DOCUMENT SEGMENT:
2x^4-x^3+2x^2+5x-26= 0

lucaz · Answer

oh, ok.. so you look at the constant, 26, try to divide the polynomial by factors of 26, like (x+1), (x-1), (x+2), (x-2), (x+13), (x-13)..

lucaz · Answer

if the division has no remainder(zero) it's a factor for this polynomial

anonymous · Answer

I tried all the factors and they didn't work

lucaz · Answer

yeah, I'm looking at the graph, it has no 'clean' roots

anonymous · Answer

so what would be the best way to find this? i saw that i could use the quadratic equation but this question has 5 terms... i thought you can only use the quadratic equation if you had 3 terms (ax^2+bx+c)

lucaz · Answer

maybe you could factor something and get quadratic terms..

lucaz · Answer

I don't know how to solve this, if I figure it out I will tell you

anonymous · Answer

thanks for trying

whpalmer4 · Answer

Are you 100% sure you have the right equation?

whpalmer4 · Answer

As it is, it is irreducible (cannot be factored).

Data extracted from a collection:

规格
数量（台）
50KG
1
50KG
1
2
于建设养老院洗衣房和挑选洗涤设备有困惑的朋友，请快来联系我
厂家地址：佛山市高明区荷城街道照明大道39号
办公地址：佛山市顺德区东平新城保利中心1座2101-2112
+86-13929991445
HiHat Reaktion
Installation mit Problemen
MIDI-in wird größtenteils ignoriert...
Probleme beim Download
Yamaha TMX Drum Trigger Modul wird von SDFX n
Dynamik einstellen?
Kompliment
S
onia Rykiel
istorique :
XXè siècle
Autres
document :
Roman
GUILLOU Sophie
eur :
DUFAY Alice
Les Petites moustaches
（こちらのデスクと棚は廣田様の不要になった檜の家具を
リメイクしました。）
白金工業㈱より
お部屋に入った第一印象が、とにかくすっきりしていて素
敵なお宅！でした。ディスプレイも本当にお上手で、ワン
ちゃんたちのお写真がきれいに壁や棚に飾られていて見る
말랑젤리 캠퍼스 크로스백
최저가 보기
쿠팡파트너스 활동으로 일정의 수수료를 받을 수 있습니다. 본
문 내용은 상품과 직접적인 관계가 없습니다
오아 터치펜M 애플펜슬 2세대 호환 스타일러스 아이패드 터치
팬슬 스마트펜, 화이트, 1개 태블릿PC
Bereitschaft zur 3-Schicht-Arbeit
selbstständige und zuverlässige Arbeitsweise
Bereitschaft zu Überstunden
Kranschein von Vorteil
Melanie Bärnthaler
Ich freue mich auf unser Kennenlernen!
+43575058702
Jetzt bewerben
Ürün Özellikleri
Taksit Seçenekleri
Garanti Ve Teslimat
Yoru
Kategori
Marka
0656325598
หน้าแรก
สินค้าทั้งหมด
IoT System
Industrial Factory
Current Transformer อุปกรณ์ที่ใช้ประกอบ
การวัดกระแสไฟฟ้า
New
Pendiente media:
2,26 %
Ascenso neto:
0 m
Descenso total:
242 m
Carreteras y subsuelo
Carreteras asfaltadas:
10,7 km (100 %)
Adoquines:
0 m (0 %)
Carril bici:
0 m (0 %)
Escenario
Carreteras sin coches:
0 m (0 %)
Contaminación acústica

--

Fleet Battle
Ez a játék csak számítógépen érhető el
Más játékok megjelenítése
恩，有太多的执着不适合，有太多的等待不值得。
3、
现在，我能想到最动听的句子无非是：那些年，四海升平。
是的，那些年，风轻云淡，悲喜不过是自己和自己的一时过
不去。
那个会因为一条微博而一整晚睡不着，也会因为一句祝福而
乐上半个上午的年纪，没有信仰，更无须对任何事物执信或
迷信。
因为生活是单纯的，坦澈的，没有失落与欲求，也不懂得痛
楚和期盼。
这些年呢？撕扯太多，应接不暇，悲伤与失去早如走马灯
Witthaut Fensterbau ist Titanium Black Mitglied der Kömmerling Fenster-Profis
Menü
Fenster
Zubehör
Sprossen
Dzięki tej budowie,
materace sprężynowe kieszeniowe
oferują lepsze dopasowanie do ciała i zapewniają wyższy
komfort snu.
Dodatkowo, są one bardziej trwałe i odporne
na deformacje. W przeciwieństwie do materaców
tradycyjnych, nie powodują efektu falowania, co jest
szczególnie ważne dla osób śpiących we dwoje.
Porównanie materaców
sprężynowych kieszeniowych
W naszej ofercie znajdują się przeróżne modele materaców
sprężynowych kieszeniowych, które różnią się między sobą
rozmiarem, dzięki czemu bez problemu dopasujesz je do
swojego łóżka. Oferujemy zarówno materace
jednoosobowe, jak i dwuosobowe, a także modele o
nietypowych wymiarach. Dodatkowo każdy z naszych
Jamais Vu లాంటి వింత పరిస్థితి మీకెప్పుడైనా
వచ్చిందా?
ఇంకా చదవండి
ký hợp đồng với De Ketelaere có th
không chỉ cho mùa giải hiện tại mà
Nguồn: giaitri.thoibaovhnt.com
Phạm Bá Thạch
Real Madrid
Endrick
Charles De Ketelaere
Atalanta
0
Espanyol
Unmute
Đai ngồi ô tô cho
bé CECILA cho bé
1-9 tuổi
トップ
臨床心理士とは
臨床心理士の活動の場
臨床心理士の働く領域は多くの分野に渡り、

PROBLEMS TO WORK ON:
**A)** In the forum thread about the quartic equation, what does whpalmer4 say about the equation as it is written?
**B)** Write the next part of the forum thread about the quartic equation, picking up after whpalmer4's last reply.

RESULTS OF THE EXERCISE:
**A)** It is irreducible and cannot be factored.

**B)**
lucaz · Answer

@whpalmer4 do you know how to find non-integer roots?

whpalmer4 · Answer

Yeah, I type N[Solve[2x^4-x^3+2 x^2+5x-26==0,x]] and Mathematica spits them back at me :-)

whpalmer4 · Answer

My interpretation of this problem is that we're supposed to use Descartes' Rule of Signs to figure out the possible combinations of root types (real positive, real negative, complex).  Then use the rational root theorem to list the possible rational roots, which you've sort of already done (but it didn't look like you accounted for the fact that the leading term had a coefficient other than 1).

lucaz · Answer

ok..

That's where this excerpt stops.